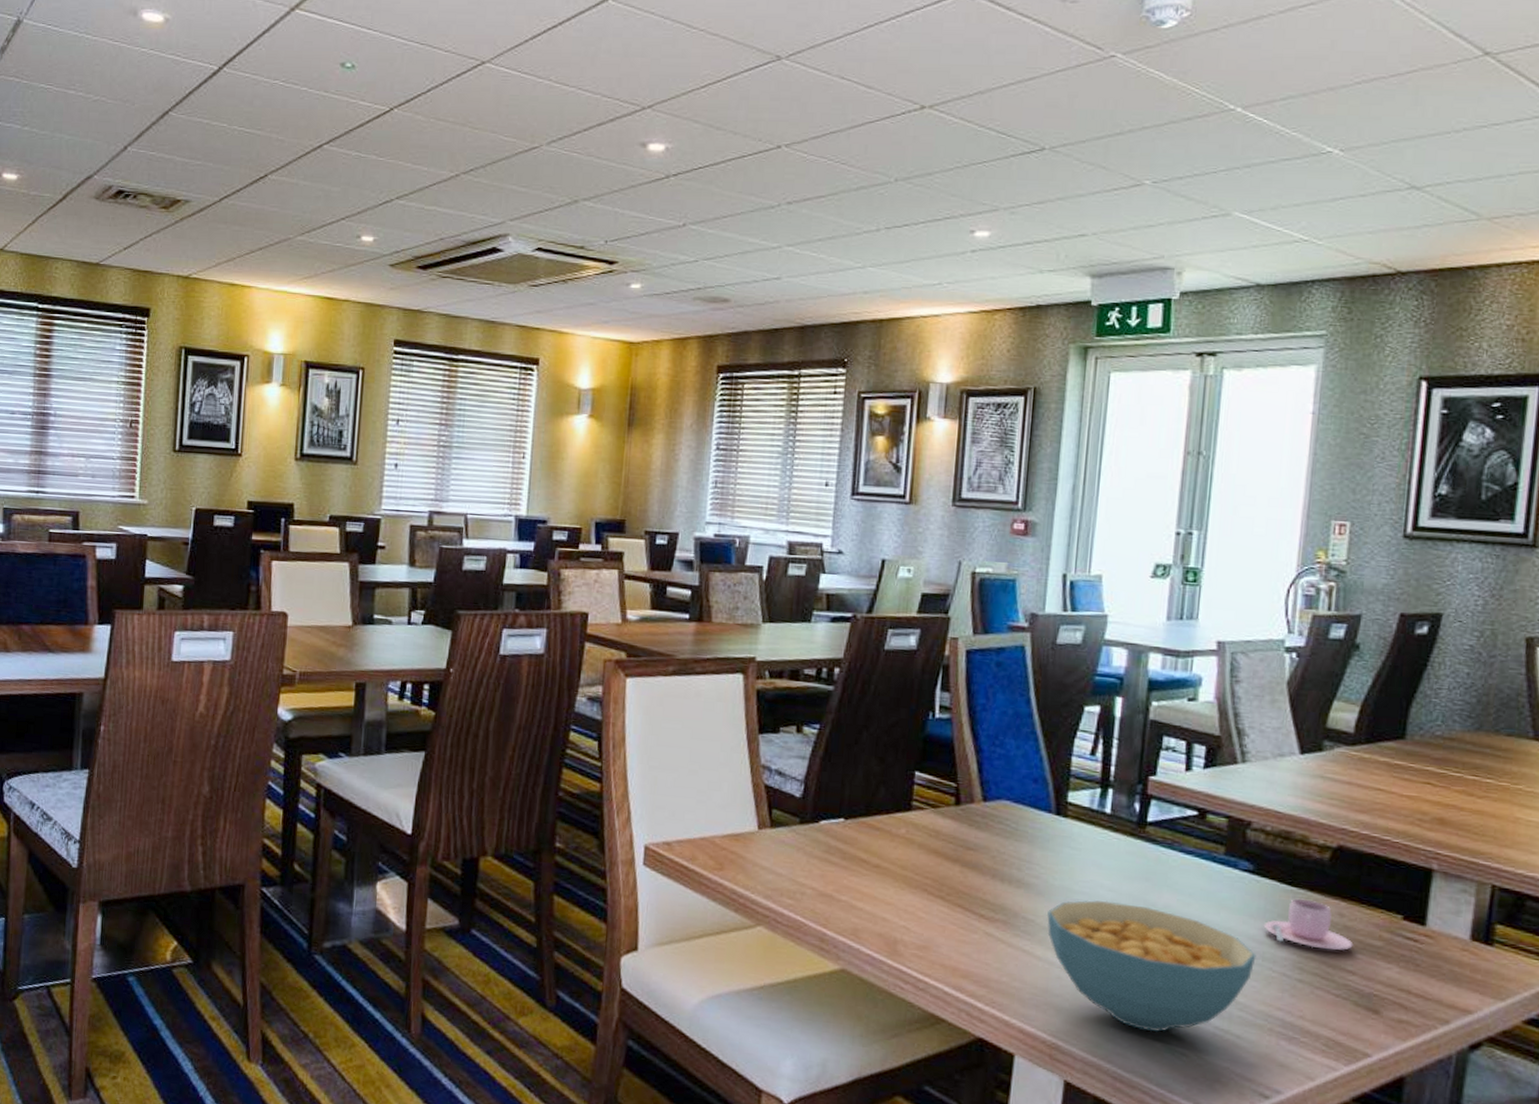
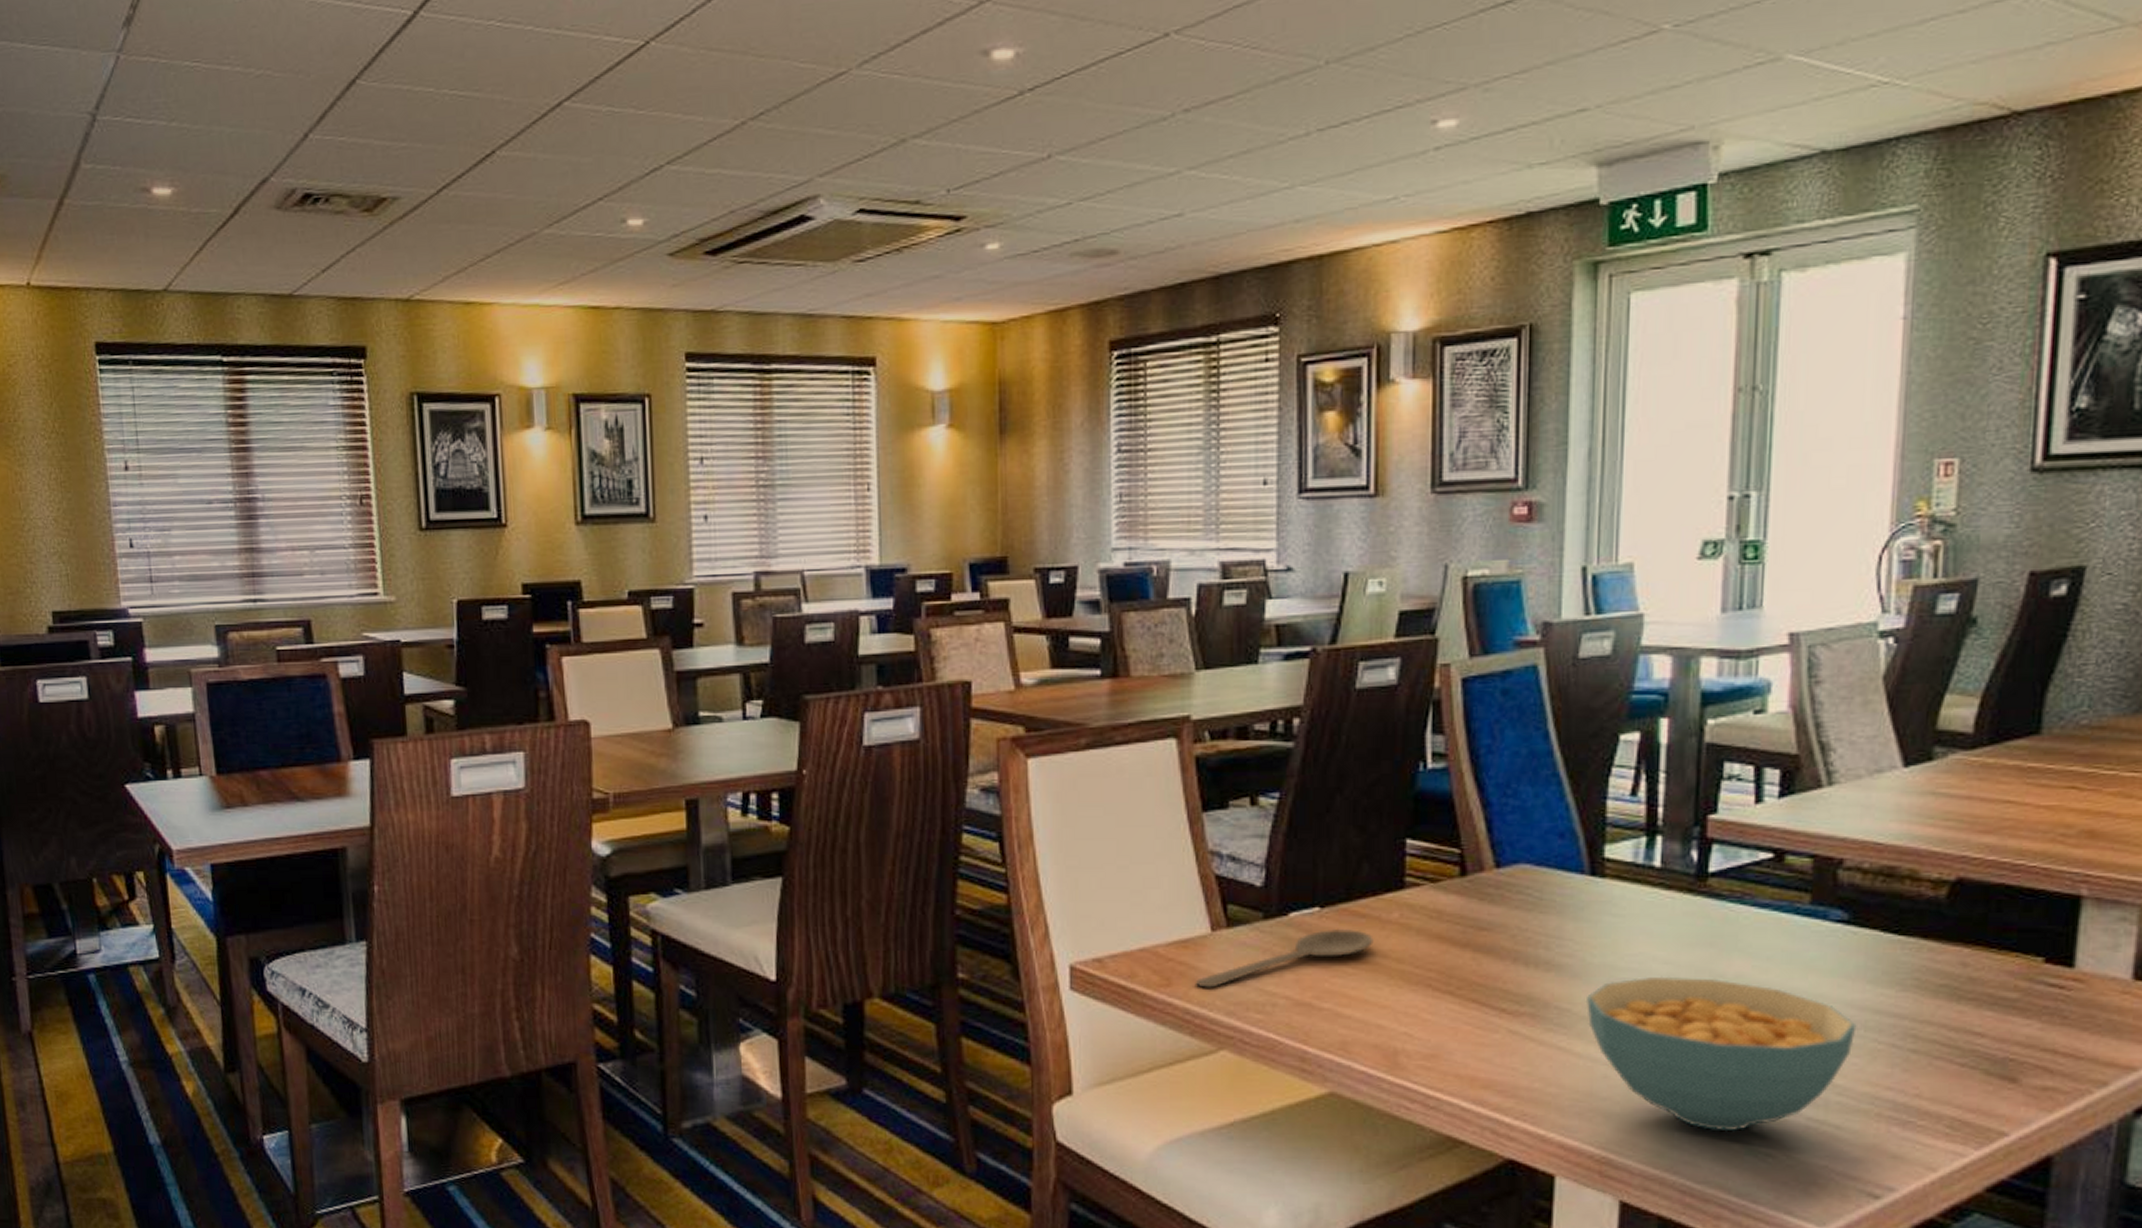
wooden spoon: none [743,837,885,875] -> present [1196,928,1374,988]
teacup: present [1263,898,1353,951] -> none [1864,949,1981,1010]

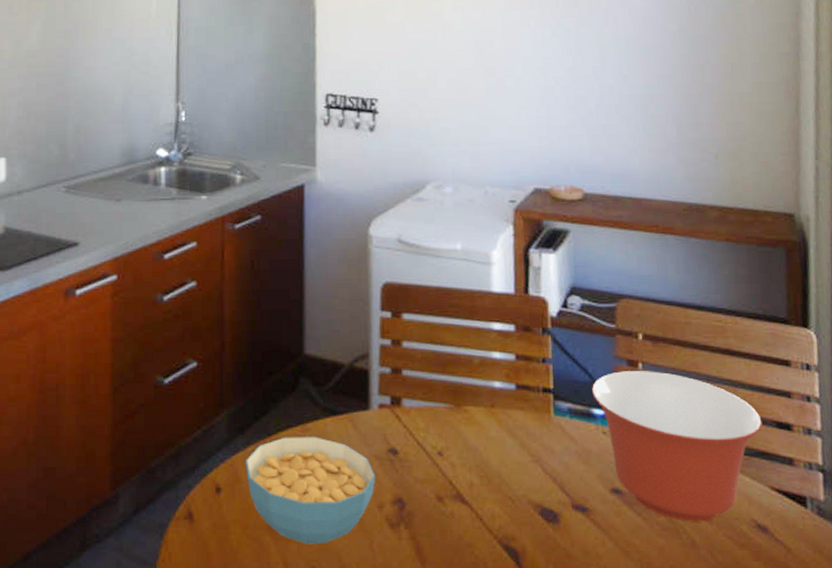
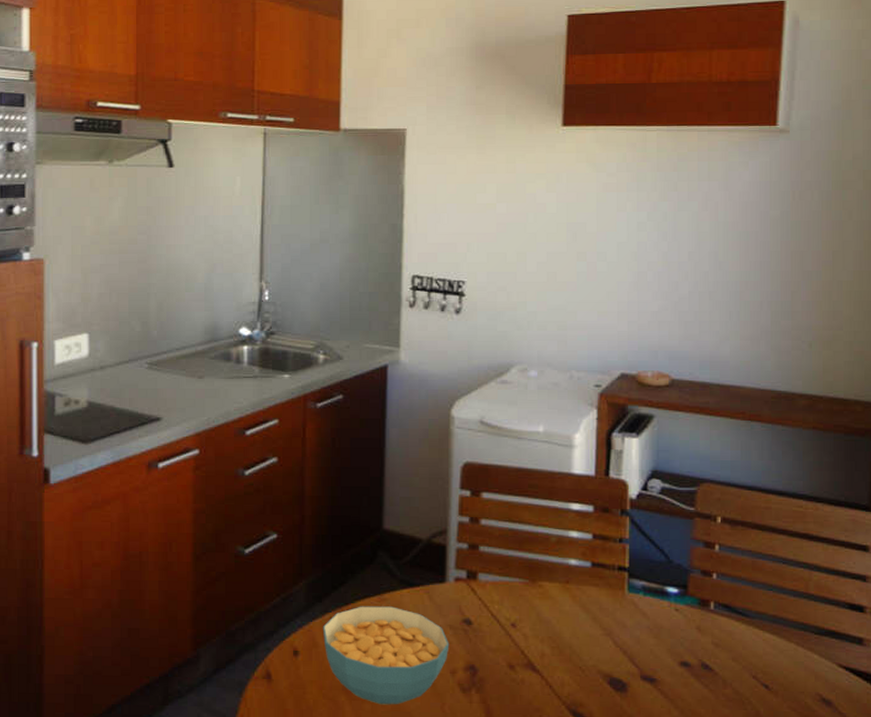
mixing bowl: present [591,371,762,522] -> none [666,552,835,695]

■ **EXERCISE REQUIREMENTS**
Restate the full listing verbatim and drop every picture.

■ **TASK RESPONSE**
wooden spoon: none [743,837,885,875] -> present [1196,928,1374,988]
teacup: present [1263,898,1353,951] -> none [1864,949,1981,1010]

mixing bowl: present [591,371,762,522] -> none [666,552,835,695]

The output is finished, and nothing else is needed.